Kirchhoff's Laws and Simple Applications

Problems from IIT JEE

Problem (IIT JEE 2014): Kirchhoff's Law Two ideal batteries of emf $V_1$ and $V_2$ and three resistances $R_1$, $R_2$ and $R_3$ are connected as shown in the figure. The current in resistance $R_2$ would be zero if,

  1. $V_1=V_2$ and $R_1=R_2=R_3$
  2. $V_1=V_2$ and $R_1=2R_2=R_3$
  3. $V_1=2V_2$ and $2R_1=2R_2=R_3$
  4. $2V_1=V_2$ and $2R_1=R_2=R_3$

Solution: Kirchhoff's Law Let $i_1$ and $i_2$ be the current as shown in figure.
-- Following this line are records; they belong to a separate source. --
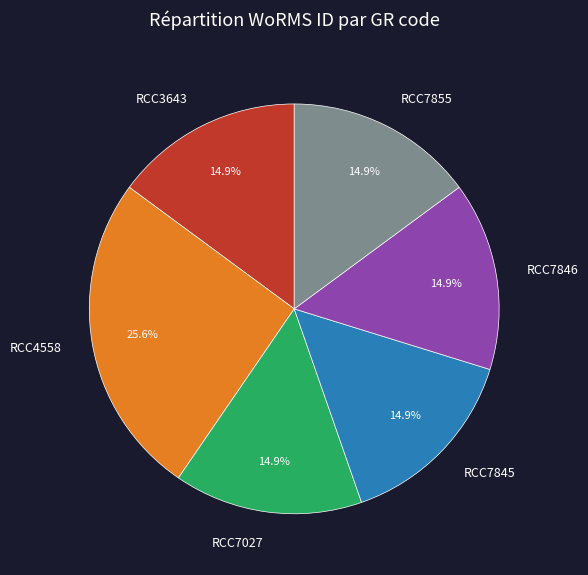

Which slice is the largest?

RCC4558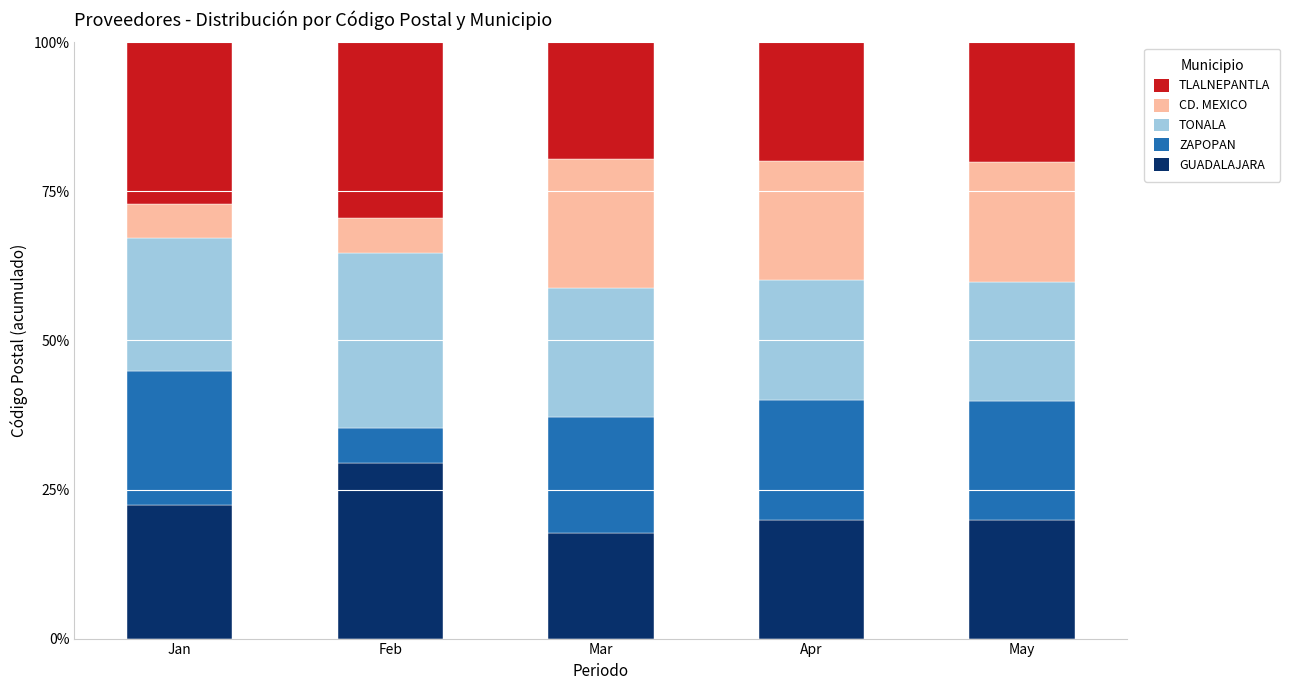

The value of GUADALAJARA at May is 32.6. True or false?

False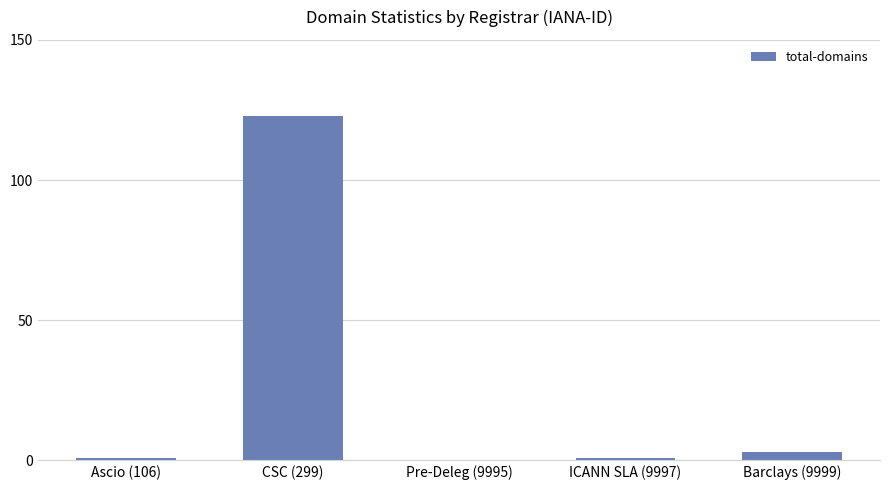

Is it true that the value at CSC (299) is 123?

True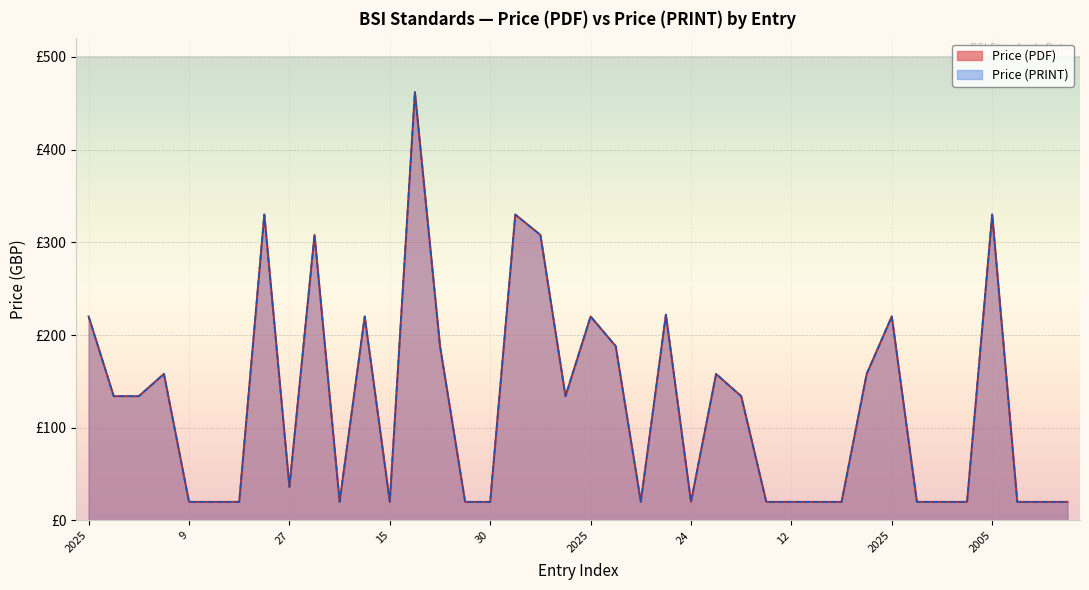

True or false: Price (PRINT) and Price (PDF) intersect in this chart.

False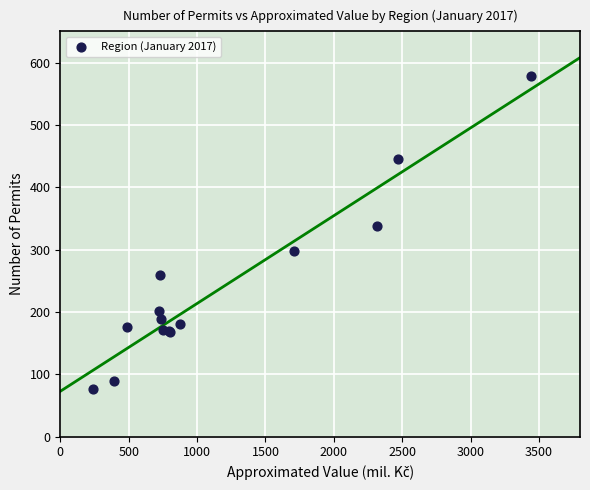

What Y value in the scatter plot is closest to 327?

338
Apply Kirchhoff's law in the loop ABCDA and CEFDC to get, \begin{alignat}{2} \label{twb:eqn:1} & i_1R_1+(i_1-i_2)R_2=V_1,\\ \label{twb:eqn:2} & i_2R_3-(i_1-i_2)R_2=V_2. \end{alignat} Multiply first equation by $R_3$ and second equation by $R_1$ and then subtract to get current through $R_2$ as, \begin{alignat}{2} (i_1-i_2)=\frac{V_1 R_3-V_2 R_1}{R_1R_3+R_2R_3-R_1R_2}. \nonumber \end{alignat} The current through $R_2$ becomes zero when $V_1 R_3=V_2 R_1$. Thus, correct options are A, B, and D.